Stated goal 1 ->
Decide whether each statement below agrees with the guest post. Answer yes or no for each, and quote the words from the guest post that settle it.
(a) OneChele is described as an author, entrepreneur and internet radio talk show host.
(b) The writer says she got where she is by her parents' efforts alone.
(c) The guest post is dated in February 2010.

Thursday, February 18, 2010

Guest Post: Would our generation stand and deliver?

Next up for Black History Month is OneChele from Black & Bougie. Don't be suprised that I know people from the bourgeois set!! OneChele is an author, entrepreneur and internet radio talk show host. If there is a hustle to be found, she is working the Hell out of it. I will warn you though. If you stay around her too long, your inner bougie will come out. Without further ado - OneChele.

We are smack in the middle of Black History Month. It’s a month where I go out of my way to find interesting articles, books, TV shows and movies to re-educate myself on how I got here. You see, I recognize that I did not arrive here on my own or by my parents’ efforts alone. I am a free black woman with house, car and credit rating because people came before me, my parents, their parents and their parents’ parents made sacrifices, pushed for change, stood up, walked miles, shed tears, spilled blood, prayed and fought tooth and nail to get me here. Working in fields, sitting in the back of busses, being spit on, mopping floors, cleaning toilets on the other side of town, called all out our names, marching in rain (sleet, slow), being willing to catch a case (or a bullet) for the cause… is this someone “our” generation is willing to do?

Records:
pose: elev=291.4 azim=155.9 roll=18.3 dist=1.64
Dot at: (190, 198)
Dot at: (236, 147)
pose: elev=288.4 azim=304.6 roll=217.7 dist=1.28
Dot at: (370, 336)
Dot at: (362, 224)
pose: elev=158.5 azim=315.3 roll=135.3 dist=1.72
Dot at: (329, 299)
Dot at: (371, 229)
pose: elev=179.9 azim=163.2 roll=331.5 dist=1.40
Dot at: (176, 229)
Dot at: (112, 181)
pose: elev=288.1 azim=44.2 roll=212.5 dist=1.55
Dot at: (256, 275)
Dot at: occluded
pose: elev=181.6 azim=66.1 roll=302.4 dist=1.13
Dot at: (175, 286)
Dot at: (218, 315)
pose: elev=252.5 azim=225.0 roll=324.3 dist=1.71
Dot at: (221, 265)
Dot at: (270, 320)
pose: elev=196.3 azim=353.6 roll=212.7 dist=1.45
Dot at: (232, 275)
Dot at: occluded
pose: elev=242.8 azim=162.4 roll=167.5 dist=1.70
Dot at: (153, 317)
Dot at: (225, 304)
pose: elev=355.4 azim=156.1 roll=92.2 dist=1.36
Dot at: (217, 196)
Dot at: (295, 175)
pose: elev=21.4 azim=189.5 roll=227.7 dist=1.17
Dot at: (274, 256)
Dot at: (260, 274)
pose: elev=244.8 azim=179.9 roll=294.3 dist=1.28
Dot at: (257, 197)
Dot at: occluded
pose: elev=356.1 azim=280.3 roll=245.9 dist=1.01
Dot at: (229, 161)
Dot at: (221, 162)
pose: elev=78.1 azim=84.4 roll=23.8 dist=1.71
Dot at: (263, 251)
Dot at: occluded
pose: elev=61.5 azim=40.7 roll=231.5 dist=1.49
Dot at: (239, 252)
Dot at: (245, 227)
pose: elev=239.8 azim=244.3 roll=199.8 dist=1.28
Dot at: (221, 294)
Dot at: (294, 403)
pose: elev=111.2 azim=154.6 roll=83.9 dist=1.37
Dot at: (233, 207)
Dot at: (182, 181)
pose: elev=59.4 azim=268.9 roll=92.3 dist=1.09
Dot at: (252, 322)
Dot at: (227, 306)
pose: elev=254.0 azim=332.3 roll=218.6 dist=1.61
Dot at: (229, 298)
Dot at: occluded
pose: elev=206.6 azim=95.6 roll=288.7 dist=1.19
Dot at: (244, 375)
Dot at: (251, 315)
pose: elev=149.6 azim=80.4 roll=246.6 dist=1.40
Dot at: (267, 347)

Stated goal 2 -> Write out lines of the Records without any changes. Begin at the line that has "pose: elev=244.8 azim=179.9", and stop after the line that has "Dot at: (245, 227)".

Exercise response 1 ->
(a) Yes: "OneChele is an author, entrepreneur and internet radio talk show host."
(b) No: "I recognize that I did not arrive here on my own or by my parents’ efforts alone."
(c) Yes: "Thursday, February 18, 2010"

Exercise response 2 ->
pose: elev=244.8 azim=179.9 roll=294.3 dist=1.28
Dot at: (257, 197)
Dot at: occluded
pose: elev=356.1 azim=280.3 roll=245.9 dist=1.01
Dot at: (229, 161)
Dot at: (221, 162)
pose: elev=78.1 azim=84.4 roll=23.8 dist=1.71
Dot at: (263, 251)
Dot at: occluded
pose: elev=61.5 azim=40.7 roll=231.5 dist=1.49
Dot at: (239, 252)
Dot at: (245, 227)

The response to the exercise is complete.